TASK TO CARRY OUT: Repeat every entry word for word. Images do not belong in the copy.

☆ ☆ ☆ ☆ ☆ ☆ ☆

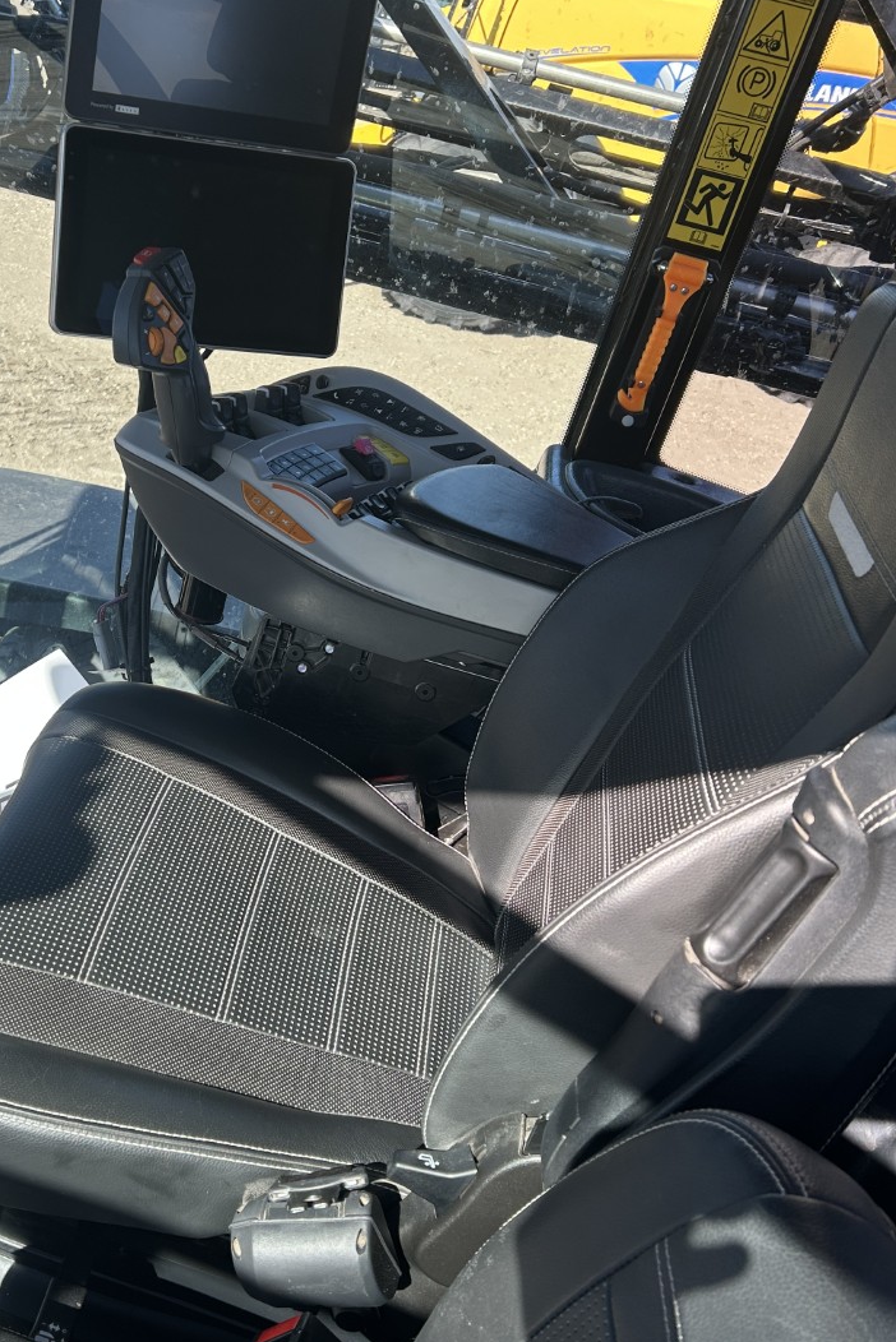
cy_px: 658
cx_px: 223
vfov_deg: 51.9
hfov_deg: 35.2
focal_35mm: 37
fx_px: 1380
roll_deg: -9.0
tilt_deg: -31.0
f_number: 1.5
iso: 50
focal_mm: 5.7
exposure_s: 1/873
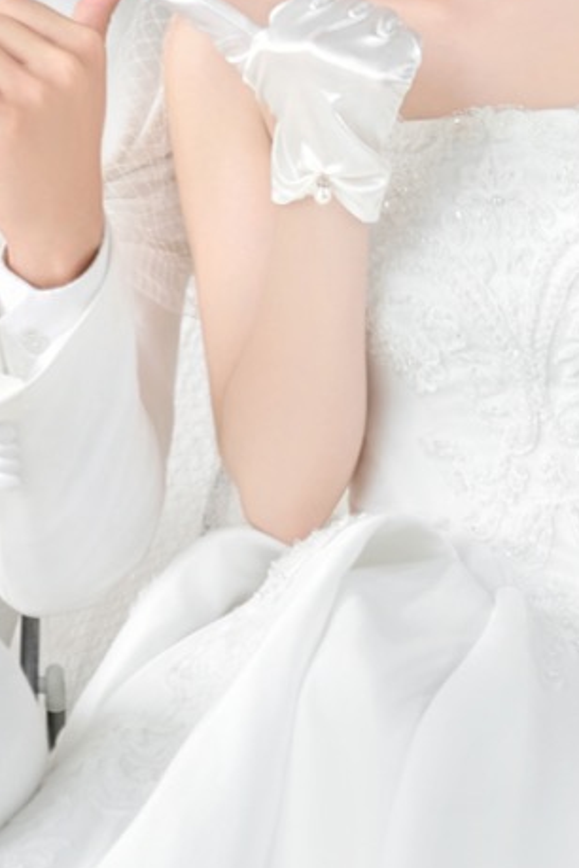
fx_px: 4717
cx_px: 134
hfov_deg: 7.0
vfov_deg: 10.4
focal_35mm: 196
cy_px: -21
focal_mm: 49.9
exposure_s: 1/160
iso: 160
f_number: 3.5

☆ ☆ ☆ ☆ ☆ ☆ ☆

SOLVED PROBLEM:
cy_px: 658
cx_px: 223
vfov_deg: 51.9
hfov_deg: 35.2
focal_35mm: 37
fx_px: 1380
roll_deg: -9.0
tilt_deg: -31.0
f_number: 1.5
iso: 50
focal_mm: 5.7
exposure_s: 1/873
fx_px: 4717
cx_px: 134
hfov_deg: 7.0
vfov_deg: 10.4
focal_35mm: 196
cy_px: -21
focal_mm: 49.9
exposure_s: 1/160
iso: 160
f_number: 3.5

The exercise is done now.